### [Material supplied]
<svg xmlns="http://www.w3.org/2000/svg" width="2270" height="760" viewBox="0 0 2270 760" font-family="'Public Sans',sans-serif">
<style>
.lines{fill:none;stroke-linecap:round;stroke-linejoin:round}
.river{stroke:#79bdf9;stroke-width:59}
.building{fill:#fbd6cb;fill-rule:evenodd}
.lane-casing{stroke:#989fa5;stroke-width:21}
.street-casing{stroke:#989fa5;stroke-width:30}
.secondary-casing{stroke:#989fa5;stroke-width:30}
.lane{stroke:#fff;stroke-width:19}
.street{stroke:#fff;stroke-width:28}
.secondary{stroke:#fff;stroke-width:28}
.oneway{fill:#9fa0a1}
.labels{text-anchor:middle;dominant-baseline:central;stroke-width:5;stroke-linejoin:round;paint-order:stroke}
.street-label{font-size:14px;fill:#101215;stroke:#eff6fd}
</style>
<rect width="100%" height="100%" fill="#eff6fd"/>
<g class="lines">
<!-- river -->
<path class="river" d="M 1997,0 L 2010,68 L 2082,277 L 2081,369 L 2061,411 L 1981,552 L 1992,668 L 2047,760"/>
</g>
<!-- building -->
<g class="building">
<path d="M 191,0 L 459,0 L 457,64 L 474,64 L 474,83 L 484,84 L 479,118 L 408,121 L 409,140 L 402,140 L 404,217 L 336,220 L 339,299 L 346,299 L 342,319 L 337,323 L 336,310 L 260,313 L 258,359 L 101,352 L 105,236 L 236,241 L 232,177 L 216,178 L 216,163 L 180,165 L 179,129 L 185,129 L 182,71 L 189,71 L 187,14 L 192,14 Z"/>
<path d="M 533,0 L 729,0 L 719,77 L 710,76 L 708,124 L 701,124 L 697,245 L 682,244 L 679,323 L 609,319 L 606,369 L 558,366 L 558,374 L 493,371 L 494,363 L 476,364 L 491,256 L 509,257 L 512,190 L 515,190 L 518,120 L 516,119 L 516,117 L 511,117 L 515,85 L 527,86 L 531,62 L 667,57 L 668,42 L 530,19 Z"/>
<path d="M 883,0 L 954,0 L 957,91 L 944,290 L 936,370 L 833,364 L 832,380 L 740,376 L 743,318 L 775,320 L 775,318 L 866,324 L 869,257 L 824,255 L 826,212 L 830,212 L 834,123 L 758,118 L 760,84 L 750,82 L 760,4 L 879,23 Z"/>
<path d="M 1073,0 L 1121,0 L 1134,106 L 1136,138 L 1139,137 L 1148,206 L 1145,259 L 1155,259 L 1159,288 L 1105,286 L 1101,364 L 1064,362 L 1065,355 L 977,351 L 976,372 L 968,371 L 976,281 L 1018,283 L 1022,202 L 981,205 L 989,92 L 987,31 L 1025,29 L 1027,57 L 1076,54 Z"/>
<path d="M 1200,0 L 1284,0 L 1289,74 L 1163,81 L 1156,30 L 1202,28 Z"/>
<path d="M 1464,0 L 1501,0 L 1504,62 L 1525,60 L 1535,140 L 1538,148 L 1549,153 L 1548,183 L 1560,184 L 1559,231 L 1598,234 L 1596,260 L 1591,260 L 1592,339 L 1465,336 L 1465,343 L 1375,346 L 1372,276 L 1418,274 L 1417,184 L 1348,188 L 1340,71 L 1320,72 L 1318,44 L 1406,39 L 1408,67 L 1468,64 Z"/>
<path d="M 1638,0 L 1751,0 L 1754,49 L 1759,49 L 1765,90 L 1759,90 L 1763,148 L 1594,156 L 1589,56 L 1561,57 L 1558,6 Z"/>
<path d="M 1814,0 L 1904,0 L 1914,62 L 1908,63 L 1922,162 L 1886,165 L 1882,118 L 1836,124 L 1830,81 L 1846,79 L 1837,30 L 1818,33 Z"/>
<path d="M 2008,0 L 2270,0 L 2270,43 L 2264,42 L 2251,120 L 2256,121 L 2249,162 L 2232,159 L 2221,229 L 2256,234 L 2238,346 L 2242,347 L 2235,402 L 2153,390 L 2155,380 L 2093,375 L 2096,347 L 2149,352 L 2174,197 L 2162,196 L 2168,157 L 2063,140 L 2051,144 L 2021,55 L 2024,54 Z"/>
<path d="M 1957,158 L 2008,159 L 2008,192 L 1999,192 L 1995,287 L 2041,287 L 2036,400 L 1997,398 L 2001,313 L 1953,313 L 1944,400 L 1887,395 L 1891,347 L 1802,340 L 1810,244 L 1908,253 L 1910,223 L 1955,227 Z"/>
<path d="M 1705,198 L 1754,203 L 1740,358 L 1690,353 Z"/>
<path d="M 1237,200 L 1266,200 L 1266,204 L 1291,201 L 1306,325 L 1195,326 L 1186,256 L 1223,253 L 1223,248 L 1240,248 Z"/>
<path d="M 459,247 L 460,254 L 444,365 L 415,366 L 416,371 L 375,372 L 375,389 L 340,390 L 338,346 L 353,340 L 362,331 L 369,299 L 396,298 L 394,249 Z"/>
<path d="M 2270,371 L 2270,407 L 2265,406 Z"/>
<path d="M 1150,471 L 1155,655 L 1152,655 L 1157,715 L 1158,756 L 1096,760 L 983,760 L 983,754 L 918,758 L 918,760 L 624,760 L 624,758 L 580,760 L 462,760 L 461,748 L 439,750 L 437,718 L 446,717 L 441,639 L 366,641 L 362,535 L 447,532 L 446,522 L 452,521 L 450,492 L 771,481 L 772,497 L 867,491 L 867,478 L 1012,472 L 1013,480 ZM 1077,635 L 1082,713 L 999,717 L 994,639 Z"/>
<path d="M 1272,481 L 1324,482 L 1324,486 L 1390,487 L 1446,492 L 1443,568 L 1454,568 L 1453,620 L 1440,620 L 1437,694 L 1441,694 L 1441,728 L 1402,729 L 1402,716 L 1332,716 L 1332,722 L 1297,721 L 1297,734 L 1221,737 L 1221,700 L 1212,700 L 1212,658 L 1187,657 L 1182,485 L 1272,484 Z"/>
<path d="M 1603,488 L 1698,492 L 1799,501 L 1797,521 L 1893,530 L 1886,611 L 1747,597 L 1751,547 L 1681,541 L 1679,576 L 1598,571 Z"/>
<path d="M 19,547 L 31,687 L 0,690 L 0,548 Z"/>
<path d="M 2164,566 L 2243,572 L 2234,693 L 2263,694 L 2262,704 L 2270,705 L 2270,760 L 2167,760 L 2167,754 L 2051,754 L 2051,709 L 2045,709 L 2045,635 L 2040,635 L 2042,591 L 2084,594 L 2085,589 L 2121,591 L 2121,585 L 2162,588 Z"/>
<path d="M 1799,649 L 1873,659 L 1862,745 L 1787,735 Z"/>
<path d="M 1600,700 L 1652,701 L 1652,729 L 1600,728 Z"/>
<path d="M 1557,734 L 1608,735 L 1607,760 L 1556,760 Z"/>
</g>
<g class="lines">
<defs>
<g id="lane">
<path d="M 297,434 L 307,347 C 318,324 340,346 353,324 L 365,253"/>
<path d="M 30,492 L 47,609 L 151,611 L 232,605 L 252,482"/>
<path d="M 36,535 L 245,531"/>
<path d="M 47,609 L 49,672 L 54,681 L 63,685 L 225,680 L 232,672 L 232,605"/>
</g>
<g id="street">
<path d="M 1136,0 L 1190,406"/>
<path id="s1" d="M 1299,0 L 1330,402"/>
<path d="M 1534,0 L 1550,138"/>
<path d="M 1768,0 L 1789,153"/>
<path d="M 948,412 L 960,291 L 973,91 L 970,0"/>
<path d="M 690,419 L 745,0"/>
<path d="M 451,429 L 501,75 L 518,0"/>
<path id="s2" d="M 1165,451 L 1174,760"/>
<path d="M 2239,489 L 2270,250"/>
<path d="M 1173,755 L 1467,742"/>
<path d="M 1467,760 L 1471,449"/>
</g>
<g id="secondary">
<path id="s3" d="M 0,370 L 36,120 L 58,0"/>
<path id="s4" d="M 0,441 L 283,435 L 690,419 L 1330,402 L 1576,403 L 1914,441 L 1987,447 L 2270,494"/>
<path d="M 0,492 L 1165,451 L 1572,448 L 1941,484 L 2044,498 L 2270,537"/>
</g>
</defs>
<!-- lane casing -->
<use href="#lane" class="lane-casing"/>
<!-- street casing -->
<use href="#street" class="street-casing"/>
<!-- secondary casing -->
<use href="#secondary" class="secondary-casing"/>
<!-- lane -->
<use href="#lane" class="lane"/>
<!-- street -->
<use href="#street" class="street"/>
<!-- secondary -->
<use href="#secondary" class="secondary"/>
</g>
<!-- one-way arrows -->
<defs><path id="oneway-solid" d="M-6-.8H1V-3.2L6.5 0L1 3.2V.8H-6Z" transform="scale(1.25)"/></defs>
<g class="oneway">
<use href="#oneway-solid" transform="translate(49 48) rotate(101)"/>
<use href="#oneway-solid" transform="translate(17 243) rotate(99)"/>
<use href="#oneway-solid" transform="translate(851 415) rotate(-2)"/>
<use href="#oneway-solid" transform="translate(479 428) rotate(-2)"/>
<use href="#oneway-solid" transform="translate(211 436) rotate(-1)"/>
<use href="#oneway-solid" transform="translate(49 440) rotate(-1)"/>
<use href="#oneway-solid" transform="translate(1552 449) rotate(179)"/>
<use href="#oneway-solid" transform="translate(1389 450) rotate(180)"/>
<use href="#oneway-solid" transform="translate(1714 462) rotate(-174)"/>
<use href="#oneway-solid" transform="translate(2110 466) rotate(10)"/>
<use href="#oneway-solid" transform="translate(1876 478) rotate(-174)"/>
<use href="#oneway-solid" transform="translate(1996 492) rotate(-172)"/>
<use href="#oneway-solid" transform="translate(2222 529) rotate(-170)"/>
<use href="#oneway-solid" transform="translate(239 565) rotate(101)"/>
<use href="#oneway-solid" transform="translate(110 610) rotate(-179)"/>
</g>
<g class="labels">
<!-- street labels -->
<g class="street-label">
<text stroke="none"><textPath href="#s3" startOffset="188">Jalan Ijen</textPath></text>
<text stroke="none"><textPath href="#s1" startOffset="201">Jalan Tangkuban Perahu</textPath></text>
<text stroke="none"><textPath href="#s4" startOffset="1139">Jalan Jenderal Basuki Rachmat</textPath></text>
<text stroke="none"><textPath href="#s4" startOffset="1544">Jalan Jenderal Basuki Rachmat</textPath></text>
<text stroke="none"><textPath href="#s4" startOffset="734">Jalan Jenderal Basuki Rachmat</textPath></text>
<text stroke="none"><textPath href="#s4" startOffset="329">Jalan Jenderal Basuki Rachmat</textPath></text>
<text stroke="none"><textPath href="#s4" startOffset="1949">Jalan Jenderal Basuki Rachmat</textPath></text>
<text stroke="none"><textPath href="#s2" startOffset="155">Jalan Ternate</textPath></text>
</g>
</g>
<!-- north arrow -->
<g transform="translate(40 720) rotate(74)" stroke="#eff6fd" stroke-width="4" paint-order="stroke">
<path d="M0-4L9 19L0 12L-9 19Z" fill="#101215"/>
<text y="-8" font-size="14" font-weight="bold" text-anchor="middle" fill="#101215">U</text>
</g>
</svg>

### [Work task]
Search the entries for the string "labels" and return each line where it turns up.

### [Worked solution]
.labels{text-anchor:middle;dominant-baseline:central;stroke-width:5;stroke-linejoin:round;paint-order:stroke}
<g class="labels">
<!-- street labels -->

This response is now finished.